VP Cheney: The North Koreans, all of a sudden, had built a reactor for the Syrians. Now the North Koreans were in the business of building weapons. All of a sudden you have a big problem that exists out there that we have not yet dealt with and that in particular is North Korea. One of the reasons why I advocated taking out the Syrian reactor was that it would send a very strong signal, not only to the Syrians and North Koreans, but it would also send a very strong signal to the Iranians. This would have showed we meant business. By falling back on diplomacy we did not get any of the side benefits that would have demonstrated that the US is putting a red line down and people would understand they could not cross it.
AT: I thought you had a great quote in the book, "Rather than compromising on policies that were in our national interest out of concern that we would offend other nations, we should do what served our security best..." Can you explain it?
VP Cheney: I was a strong advocate of preserving the military option against Iran. One of the problems I came up against, which I write about in my book, is that some of my colleagues did not share my view. Bob Gates, after he became Secretary of Defense, told the Saudis that President Bush could not be involved in taking out the nuclear program because he would be impeached. That was a unilateral move to take the military option off the table. One I thought that was unwise and inappropriate.
AT: You quoted Henry Kissinger saying this about troop withdrawals in Iraq, "Withdrawals are like salted peanuts, once you start you can't stop." Does this apply to Afghanistan as well?
VP Cheney: It does.
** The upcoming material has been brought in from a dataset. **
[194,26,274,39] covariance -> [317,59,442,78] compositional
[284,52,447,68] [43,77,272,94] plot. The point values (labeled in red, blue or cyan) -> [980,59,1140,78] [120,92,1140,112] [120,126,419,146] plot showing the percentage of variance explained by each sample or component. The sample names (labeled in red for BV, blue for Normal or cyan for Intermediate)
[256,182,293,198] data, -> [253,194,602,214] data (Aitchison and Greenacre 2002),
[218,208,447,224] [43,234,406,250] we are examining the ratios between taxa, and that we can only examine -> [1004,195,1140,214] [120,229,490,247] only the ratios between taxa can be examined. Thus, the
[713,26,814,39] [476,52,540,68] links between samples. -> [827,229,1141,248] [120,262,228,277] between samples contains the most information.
President Obama made the right decision when he surged forces in Afghanistan, but the understanding was it was going to be for two fighting seasons. In that part of the world you have to be very careful because you can only launch fighting situations during certain times of the year, otherwise the weather gets too rough. After having announced he was putting the troops in he has now announced that he is going to take out a good portion of the surge troops, in the middle of the next fighting season. The only reason to do that is politics; to be able to say before the election next fall that he has withdrawn troops from Afghanistan. I think that is a big mistake.
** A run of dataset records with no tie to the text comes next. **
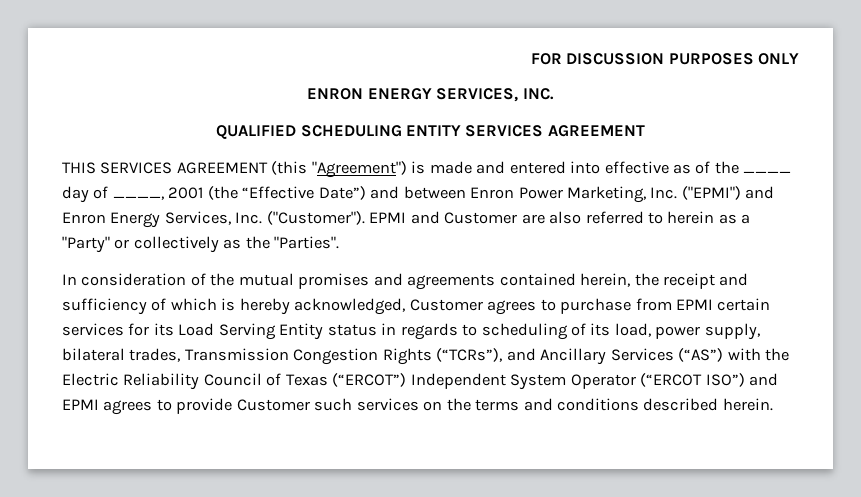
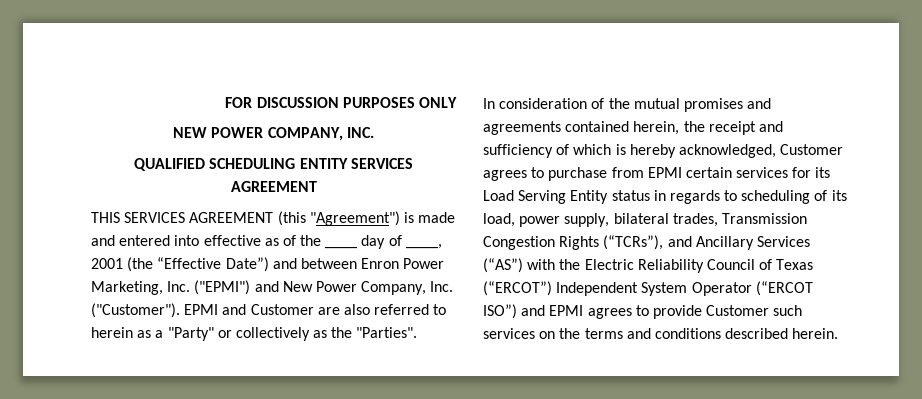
[307,88,519,102] ENRON ENERGY SERVICES, -> [173,127,343,141] NEW POWER COMPANY,
[62,211,231,228] Enron Energy Services, -> [282,281,427,295] New Power Company,

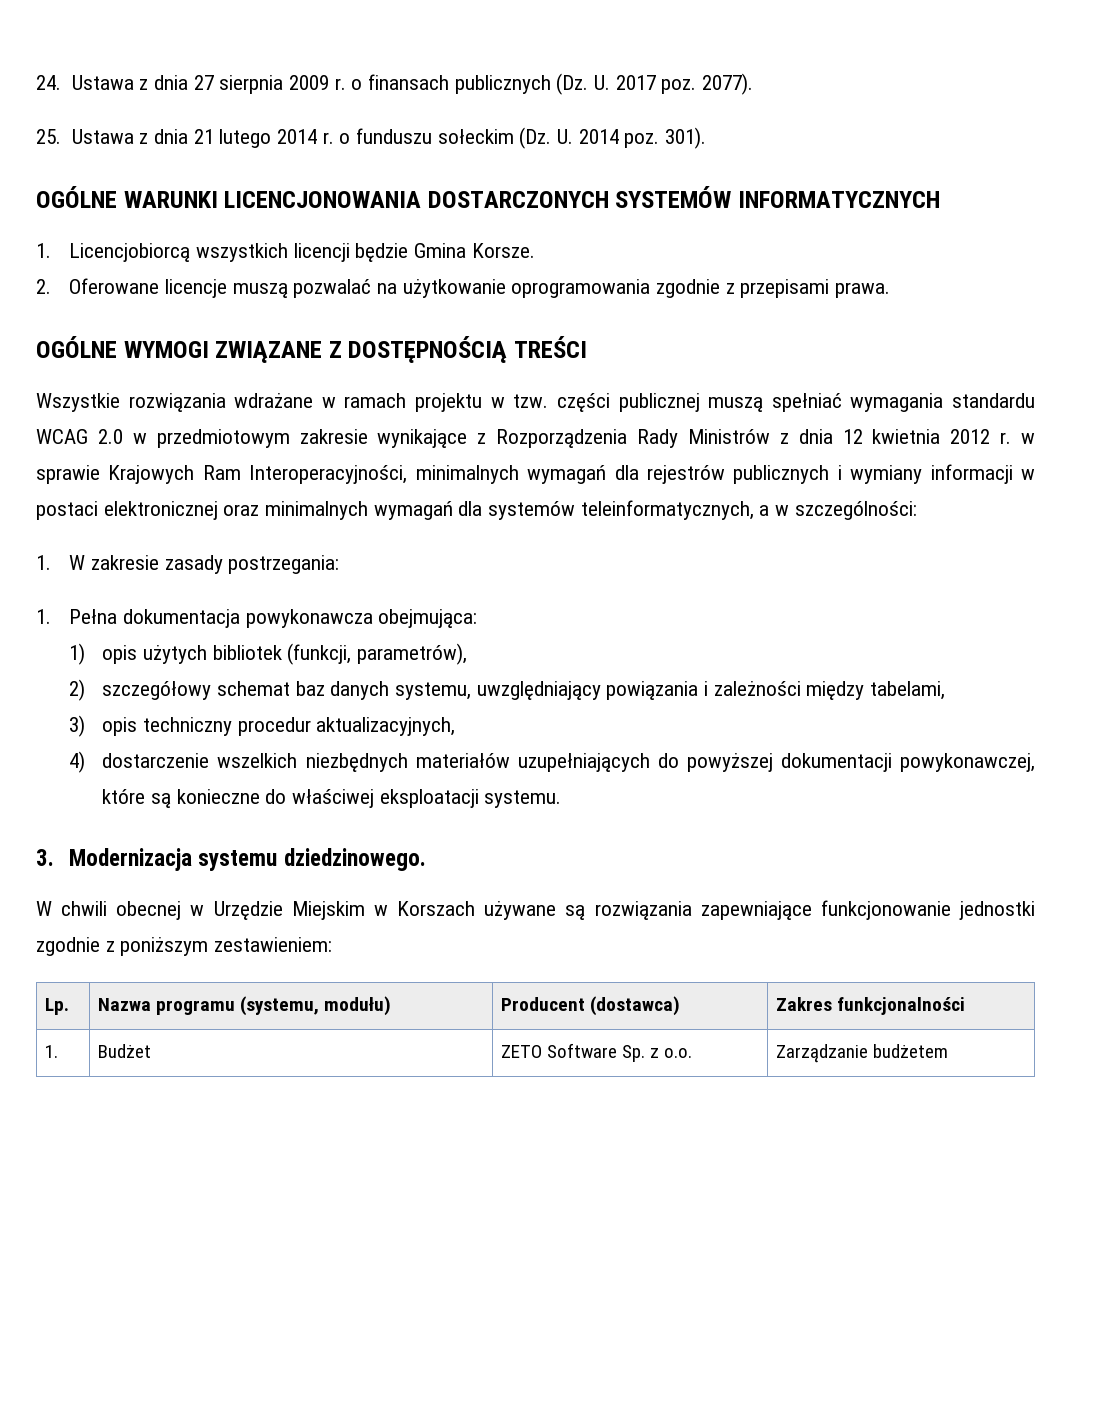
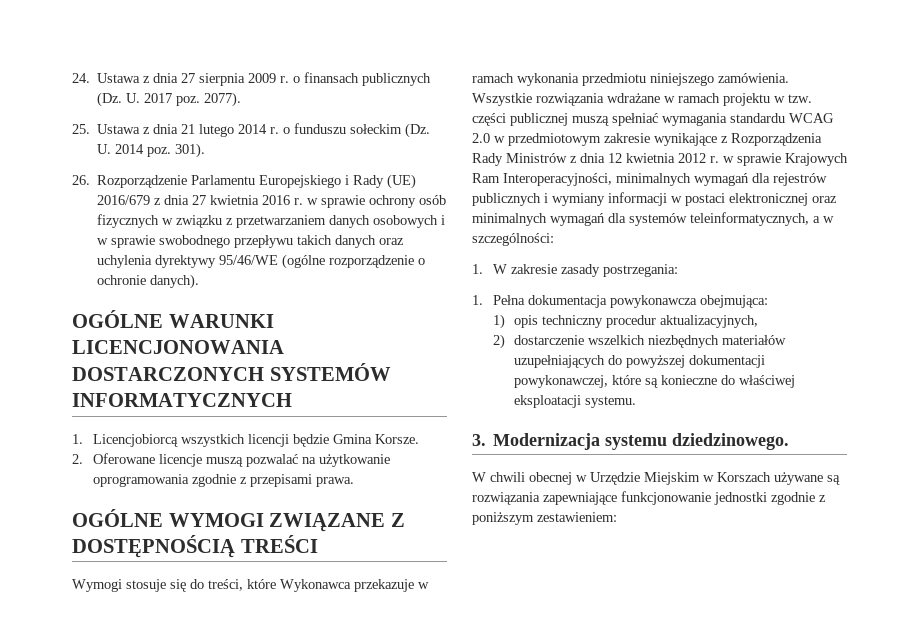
(706, 138) none -> [72,174,417,189] [97,195,447,208] [97,214,446,228] [97,235,405,248] [97,254,426,269] [97,274,200,289] // 26. Rozporządzenie Parlamentu Europejskiego i Rady (UE) 2016/679 z dnia 27 kwietnia 2016 r. w sprawie ochrony osób fizycznych w związku z przetwarzaniem danych osobowych i w sprawie swobodnego przepływu takich danych oraz uchylenia dyrektywy 95/46/WE (ogólne rozporządzenie o ochronie danych).
(588, 347) none -> [72,579,429,592] [472,73,789,86] Wymogi stosuje się do treści, które Wykonawca przekazuje w ramach wykonania przedmiotu niniejszego zamówienia.
[143,643,468,665] [69,679,946,701] [69,715,138,737] użytych bibliotek (funkcji, parametrów), // 2) szczegółowy schemat baz danych systemu, uwzględniający powiązania i zależności między tabelami, // 3) opis -> (539, 321) none
[69,751,86,773] 4) -> [493,334,506,349] 2)
[44,998,69,1015] [97,996,391,1016] [500,996,680,1016] [775,997,965,1015] [44,1045,58,1058] [97,1044,151,1058] [500,1043,693,1062] [775,1044,948,1063] // Lp. | Nazwa programu (systemu, modułu) | Producent (dostawca) | Zakres funkcjonalności // 1. | Budżet | ZETO Software Sp. z o.o. | Zarządzanie budżetem -> (617, 517) none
AT: Do you think the terrorists should be tried in military commissions?
VP Cheney: Yes. We ended up in a situation in which the Supreme Court reversed the earlier decision. Once the court got involved that delayed everything because we had to go back to Congress and get approval. It took a large amount of time to try to sort it all out. We are beyond the point now where it makes any sense for there to be any further delays. I think we need to get on with the business of bringing these people to trial.
AT: My older son is gay and he asked me, 'mom how can you support the Republicans who treat gays as pariahs?' Don't you think the Republican Presidential candidates should concentrate on more important issues?
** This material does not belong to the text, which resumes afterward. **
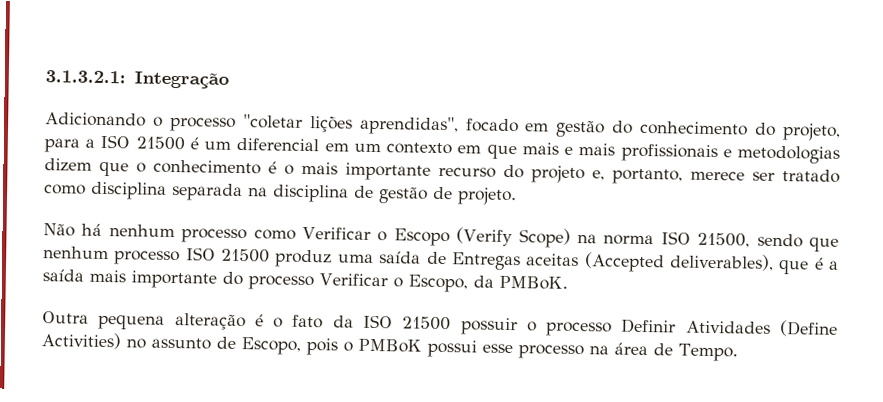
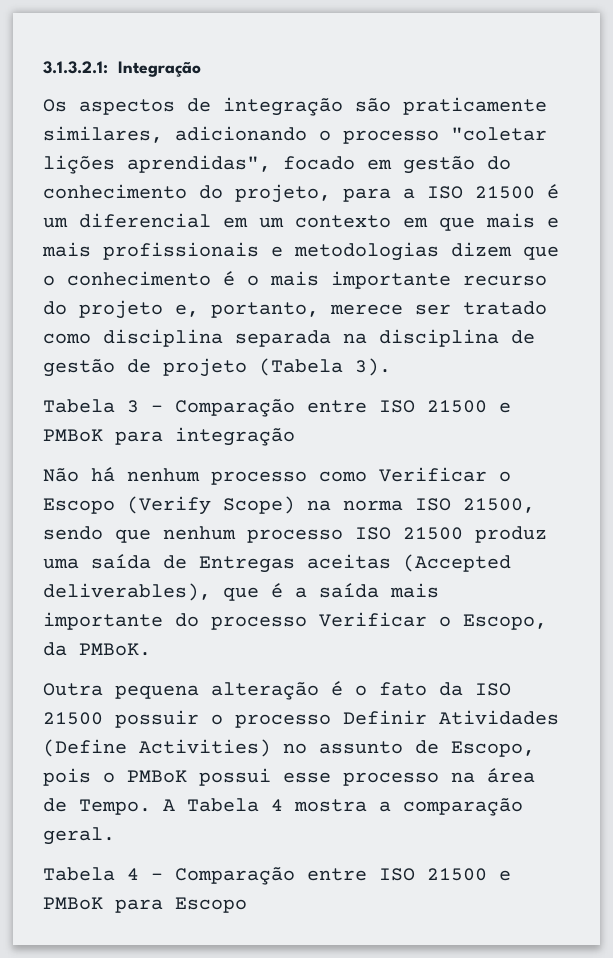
[45,112,146,127] Adicionando -> [43,97,547,116] [43,126,307,143] Os aspectos de integração são praticamente similares, adicionando
[457,187,517,206] projeto. -> [163,358,391,377] [43,399,511,417] [43,427,295,446] projeto (Tabela 3). // Tabela 3 – Comparação entre ISO 21500 e PMBoK para integração
(738, 352) none -> [163,798,523,816] [43,827,115,845] [43,867,511,885] [43,897,247,913] A Tabela 4 mostra a comparação geral. // Tabela 4 – Comparação entre ISO 21500 e PMBoK para Escopo

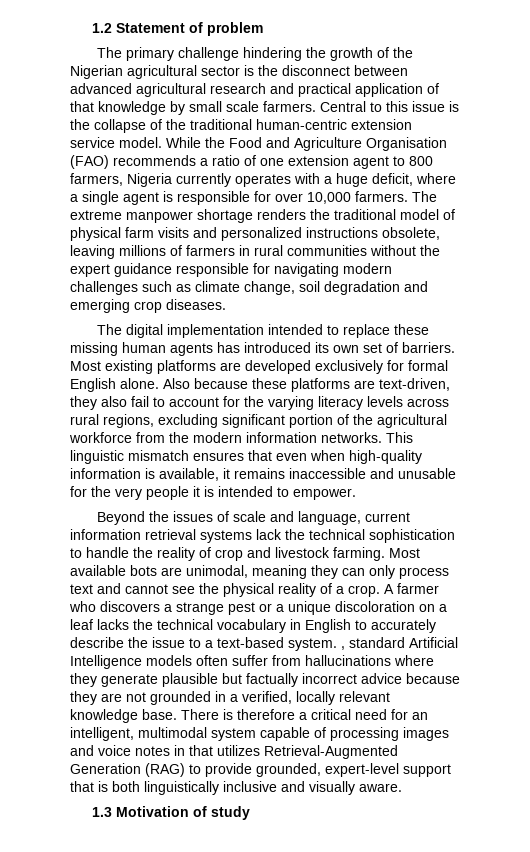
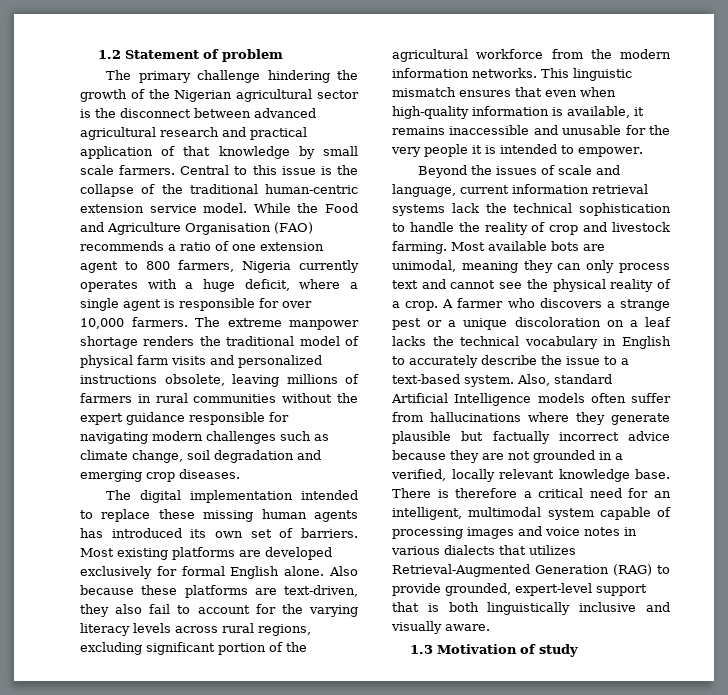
[341,646,345,650] , -> [517,374,550,386] Also,
(185, 750) none -> [391,545,495,555] various dialects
VP Cheney: Yeah. I made a statement in my first debate with Joe Lieberman, which explains my general philosophy: We believe in freedom and that has to mean freedom for everybody. You should not treat anybody with anything other than complete respect. The notion that somehow we are going to discriminate against any particular group in our society is not what we are about as Americans. My daughter Mary basically takes the approach that the Republicans are not perfect but the Democrats are way off the field when it comes to a whole range of other issues.
AT: Thank you for your time and insight.